Transferido dois dias depois em UTI aérea para um hospital em Atibaia, São Paulo, André foi intubado logo após passar pela avaliação de três médicos.
“Se aqui fiquei em um leito sem receber visita médica, lá havia três médicos me avaliando”, desabafa. E, observa, o mesmo convênio médico que garantia seu atendimento aqui cobriu os custos da assistência em São Paulo.
No momento em que recebeu a notícia de que seria intubado, apresentada como única saída para tentar salvar sua vida, a maior preocupação de André era com a família.
“Podem me entubar, mas me tragam de volta, tenho três filhos para criar”, avisou aos médicos.
André é casado com Smyrna Yamashita, com quem tem três filhos: Lara, de seis anos, Marina, de três, e Pedro Barcelos, de apenas um ano.

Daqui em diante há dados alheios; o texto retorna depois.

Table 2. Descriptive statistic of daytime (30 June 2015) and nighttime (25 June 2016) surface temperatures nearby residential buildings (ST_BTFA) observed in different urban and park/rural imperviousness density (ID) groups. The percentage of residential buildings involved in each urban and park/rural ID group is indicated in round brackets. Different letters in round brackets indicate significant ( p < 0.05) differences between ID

O advogado chegou a ter mais de 80% dos pulmões afetados e uma série de outras complicações. Na penúltima semana do coma, a doença se agravou ao ponto de a esposa ser chamada para acompanhá-lo em seus últimos dias de vida.

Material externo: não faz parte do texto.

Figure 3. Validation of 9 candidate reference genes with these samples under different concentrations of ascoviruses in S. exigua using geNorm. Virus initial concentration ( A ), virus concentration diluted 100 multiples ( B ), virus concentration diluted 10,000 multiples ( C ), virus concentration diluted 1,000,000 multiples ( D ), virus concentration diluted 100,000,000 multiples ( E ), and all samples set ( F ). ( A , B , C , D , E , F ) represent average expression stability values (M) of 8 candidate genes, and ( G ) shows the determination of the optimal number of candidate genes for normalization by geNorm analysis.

Até então, Ismirna Barcelos permanecia em Cuiabá, com os três filhos pequenos. Deixou as crianças com a cunhada Aline Barcelos e seguiu para ver o marido.
“Isso ocorreu em um domingo, dois dias depois, com minha esposa no hospital, acordei do coma”, recorda ele.
André despertou fisicamente debilitado. Ele havia perdido 34 quilos, porém a cabeça estava bem, com a memória restabelecida.
Permaneceu mais 10 dias no hospital e outros seis em um hotel da cidade, até que recebeu alta para retornar à Cuiabá.
Ele ainda apresenta sequelas da doença. Já recuperou grande parte dos quilos e continua em acompanhamento médico. Uma das sequelas é o desgaste ósseo, necrose nos dois fêmures.
Homem de muita fé, praticante do catolicismo, André e sua família estão certos de que estar vivo é a soma da busca por melhor assistência e do milagre da vontade de Deus.
Milagre, conforme ele, da própria luta pela vida e, especial, da mobilização de centenas de pessoas, amigos e desconhecidos, em correntes de orações e súplicas.
“Sou um homem renovado, grato à assistência que recebi e a todos que oraram”, completa. Ele diz que tudo o que passou o fez rever suas prioridades.
Uma das mudanças que já fez, conta, foi diminuir o ritmo de trabalho para passar mais tempo com a família.